▶ _INSTRUCTIONS TO FOLLOW_
After locating the line that contains "World Wide Web; popisování různých typů grafů" in the records below, write out exactly that line and each line after it through the one that contains "prohlášení, ve kterém s", and nothing else.

[Collected data]
⁂

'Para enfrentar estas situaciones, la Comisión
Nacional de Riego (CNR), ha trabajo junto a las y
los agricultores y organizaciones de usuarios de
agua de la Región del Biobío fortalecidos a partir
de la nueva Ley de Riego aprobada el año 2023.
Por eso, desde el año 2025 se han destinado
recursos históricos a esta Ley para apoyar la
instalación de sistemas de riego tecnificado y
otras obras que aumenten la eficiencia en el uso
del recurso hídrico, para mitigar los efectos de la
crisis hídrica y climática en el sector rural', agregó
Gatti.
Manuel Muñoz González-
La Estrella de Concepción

⁂

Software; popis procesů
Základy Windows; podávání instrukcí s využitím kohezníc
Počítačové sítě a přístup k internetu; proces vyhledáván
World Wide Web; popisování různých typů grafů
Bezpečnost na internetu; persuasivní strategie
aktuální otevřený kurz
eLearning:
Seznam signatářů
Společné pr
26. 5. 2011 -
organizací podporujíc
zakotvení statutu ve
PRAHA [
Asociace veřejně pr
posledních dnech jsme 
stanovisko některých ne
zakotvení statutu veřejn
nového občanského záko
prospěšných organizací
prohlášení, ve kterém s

⁂

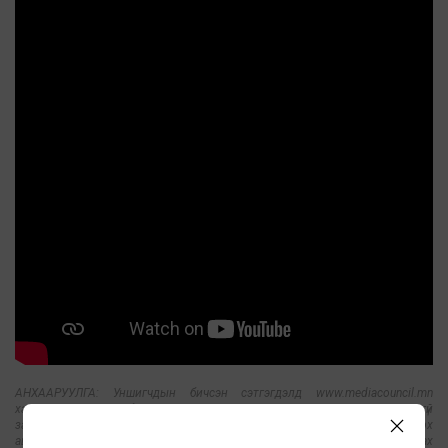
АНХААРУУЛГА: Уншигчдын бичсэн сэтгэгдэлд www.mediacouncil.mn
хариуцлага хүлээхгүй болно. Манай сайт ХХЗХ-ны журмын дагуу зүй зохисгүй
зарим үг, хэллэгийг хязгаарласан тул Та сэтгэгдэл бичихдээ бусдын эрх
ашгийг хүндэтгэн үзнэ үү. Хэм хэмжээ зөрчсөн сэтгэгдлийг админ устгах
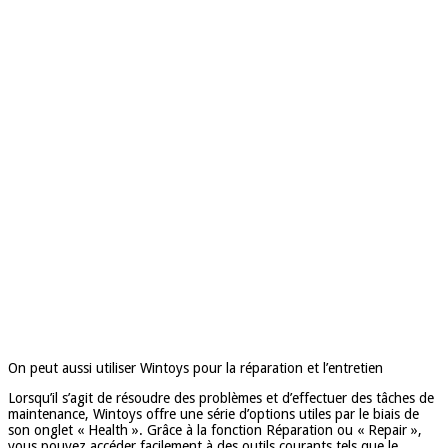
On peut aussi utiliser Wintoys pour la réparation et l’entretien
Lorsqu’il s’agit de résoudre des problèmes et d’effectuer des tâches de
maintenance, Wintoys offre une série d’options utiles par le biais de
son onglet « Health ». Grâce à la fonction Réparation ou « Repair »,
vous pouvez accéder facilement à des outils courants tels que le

⁂

▶ _ANSWER_
World Wide Web; popisování různých typů grafů
Bezpečnost na internetu; persuasivní strategie
aktuální otevřený kurz
eLearning:
Seznam signatářů
Společné pr
26. 5. 2011 -
organizací podporujíc
zakotvení statutu ve
PRAHA [
Asociace veřejně pr
posledních dnech jsme 
stanovisko některých ne
zakotvení statutu veřejn
nového občanského záko
prospěšných organizací
prohlášení, ve kterém s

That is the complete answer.